== TASK DIRECTIONS ==
Count the lines in the items below that contain the string "MALAWI". Reply with that number alone.

== DATA EXTRACT ==
▬▬▬▬▬▬▬▬▬▬

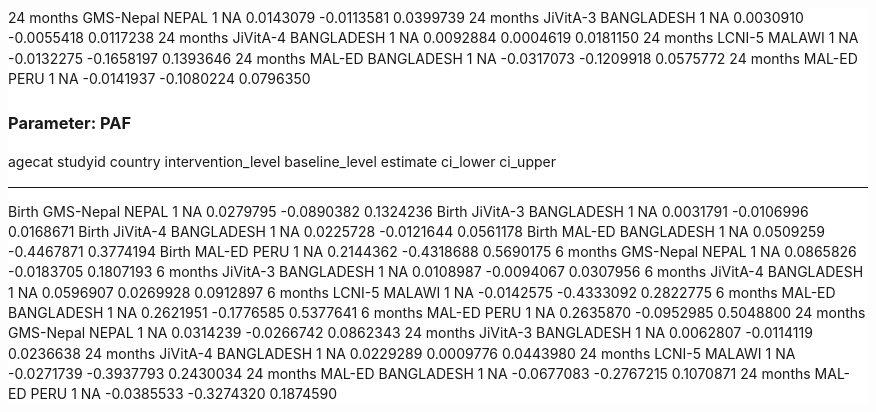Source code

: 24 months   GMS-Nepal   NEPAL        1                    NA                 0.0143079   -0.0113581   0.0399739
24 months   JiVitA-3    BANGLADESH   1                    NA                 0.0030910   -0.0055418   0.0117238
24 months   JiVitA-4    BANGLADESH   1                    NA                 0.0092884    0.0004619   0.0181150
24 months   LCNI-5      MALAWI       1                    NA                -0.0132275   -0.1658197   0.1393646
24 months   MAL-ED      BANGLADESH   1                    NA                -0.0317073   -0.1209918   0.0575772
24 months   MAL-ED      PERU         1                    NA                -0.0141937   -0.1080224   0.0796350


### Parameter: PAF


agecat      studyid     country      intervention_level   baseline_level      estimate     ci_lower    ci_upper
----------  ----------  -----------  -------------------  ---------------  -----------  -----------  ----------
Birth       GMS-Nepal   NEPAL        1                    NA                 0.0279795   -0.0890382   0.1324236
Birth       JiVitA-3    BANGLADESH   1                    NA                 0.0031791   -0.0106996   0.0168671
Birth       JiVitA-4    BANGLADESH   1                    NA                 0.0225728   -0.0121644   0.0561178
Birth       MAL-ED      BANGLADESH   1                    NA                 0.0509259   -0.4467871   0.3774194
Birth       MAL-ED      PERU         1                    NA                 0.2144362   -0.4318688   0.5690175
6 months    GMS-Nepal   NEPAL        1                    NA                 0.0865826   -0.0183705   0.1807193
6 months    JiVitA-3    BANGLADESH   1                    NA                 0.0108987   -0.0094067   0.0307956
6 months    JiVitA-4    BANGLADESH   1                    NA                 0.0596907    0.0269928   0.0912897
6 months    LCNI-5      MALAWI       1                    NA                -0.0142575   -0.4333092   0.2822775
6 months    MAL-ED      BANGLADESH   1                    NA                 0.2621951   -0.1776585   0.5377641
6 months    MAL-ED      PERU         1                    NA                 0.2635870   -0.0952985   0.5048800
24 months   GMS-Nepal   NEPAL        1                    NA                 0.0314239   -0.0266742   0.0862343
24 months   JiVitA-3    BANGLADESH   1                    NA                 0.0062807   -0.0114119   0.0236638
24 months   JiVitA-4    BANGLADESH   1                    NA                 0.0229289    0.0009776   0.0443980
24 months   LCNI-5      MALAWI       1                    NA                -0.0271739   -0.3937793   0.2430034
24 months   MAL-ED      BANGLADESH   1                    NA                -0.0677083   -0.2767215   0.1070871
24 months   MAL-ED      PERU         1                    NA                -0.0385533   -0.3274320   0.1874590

▬▬▬▬▬▬▬▬▬▬

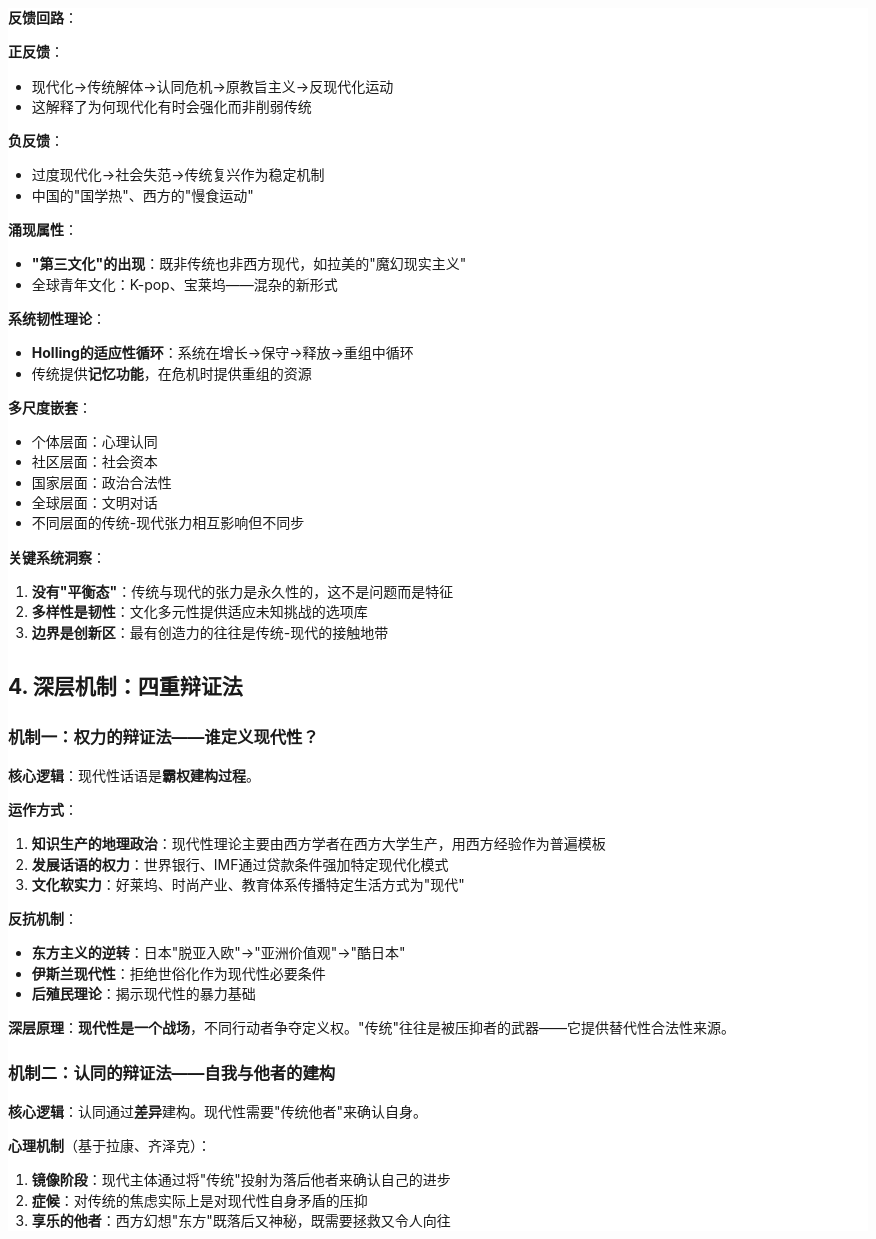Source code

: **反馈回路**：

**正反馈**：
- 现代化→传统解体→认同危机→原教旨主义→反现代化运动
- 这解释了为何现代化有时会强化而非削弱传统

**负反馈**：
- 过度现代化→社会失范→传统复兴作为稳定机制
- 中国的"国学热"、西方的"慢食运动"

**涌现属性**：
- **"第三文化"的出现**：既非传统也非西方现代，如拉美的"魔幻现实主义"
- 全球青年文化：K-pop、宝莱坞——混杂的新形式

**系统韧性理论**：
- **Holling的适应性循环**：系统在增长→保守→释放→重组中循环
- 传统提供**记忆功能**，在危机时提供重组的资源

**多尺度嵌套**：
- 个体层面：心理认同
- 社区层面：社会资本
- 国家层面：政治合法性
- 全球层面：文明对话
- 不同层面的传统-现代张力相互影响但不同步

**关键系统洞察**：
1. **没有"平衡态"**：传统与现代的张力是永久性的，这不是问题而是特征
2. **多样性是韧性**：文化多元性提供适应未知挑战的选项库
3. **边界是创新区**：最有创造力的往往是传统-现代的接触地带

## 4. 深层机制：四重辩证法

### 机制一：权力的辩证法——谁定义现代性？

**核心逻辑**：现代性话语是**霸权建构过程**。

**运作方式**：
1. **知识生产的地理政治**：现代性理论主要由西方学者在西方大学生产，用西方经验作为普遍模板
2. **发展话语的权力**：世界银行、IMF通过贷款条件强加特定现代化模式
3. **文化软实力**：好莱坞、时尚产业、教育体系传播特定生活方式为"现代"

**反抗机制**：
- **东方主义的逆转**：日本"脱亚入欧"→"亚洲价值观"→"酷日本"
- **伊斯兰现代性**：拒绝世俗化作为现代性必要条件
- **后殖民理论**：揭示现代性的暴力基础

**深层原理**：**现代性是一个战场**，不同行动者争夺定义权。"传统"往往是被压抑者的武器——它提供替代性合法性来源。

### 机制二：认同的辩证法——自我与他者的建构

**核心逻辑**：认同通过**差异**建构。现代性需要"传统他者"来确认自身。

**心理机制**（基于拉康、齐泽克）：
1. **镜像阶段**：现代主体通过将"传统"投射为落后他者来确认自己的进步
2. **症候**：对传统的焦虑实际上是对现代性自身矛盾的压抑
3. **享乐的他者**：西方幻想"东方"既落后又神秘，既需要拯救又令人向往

▬▬▬▬▬▬▬▬▬▬

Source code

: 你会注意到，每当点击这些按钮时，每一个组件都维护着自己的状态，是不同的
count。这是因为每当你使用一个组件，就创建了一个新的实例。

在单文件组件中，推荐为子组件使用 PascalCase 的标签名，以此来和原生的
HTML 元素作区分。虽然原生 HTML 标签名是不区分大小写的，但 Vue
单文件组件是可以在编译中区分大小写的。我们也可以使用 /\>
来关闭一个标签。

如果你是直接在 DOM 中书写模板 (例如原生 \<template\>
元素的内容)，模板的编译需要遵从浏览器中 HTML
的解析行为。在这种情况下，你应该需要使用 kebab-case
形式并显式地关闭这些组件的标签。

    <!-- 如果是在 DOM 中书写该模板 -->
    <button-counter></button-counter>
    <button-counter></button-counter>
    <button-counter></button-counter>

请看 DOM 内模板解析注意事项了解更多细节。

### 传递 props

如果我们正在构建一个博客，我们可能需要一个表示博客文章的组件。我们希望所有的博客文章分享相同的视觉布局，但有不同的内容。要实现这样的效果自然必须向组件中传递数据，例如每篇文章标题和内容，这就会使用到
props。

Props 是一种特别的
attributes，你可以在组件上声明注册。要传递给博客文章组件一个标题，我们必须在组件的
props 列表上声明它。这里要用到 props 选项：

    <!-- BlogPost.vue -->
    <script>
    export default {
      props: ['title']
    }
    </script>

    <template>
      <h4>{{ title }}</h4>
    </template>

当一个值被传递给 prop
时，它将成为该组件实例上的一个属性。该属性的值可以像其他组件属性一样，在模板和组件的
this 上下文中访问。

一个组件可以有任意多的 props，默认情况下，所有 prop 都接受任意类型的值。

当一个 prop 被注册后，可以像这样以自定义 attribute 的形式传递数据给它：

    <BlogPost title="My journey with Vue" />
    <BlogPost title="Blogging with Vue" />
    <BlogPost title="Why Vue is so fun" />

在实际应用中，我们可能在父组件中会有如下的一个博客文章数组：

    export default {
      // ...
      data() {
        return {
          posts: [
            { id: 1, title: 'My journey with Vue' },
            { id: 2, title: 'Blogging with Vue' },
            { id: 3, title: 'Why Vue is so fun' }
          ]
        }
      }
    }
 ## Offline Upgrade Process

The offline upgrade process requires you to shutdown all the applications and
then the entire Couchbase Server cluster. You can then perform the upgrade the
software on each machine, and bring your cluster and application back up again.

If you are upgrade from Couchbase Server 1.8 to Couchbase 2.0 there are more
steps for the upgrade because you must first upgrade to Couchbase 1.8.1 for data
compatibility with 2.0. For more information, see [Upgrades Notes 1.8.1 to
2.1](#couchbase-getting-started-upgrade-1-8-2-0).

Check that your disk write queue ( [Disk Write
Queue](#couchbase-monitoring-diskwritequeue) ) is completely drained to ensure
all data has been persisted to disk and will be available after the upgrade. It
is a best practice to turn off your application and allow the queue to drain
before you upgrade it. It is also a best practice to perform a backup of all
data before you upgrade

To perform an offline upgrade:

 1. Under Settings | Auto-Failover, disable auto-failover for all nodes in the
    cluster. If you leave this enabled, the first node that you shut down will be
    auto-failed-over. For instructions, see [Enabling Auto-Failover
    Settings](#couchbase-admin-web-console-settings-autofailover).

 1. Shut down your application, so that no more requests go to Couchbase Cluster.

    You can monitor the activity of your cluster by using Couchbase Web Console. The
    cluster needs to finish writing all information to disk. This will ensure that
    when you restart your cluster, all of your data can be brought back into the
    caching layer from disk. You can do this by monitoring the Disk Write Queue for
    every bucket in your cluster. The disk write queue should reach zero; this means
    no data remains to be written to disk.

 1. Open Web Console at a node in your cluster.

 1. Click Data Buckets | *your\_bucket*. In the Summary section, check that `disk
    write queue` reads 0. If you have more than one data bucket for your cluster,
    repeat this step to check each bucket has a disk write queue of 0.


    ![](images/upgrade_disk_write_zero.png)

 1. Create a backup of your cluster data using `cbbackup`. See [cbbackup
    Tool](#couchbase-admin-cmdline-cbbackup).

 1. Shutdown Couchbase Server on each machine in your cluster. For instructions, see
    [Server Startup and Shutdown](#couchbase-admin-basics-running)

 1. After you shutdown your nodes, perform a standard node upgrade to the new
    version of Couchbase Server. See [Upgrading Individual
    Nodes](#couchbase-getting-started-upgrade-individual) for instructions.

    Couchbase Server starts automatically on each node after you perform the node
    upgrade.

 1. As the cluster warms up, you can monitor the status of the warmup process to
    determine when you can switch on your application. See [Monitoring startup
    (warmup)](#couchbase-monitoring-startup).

▬▬▬▬▬▬▬▬▬▬

== SOLUTION ==
3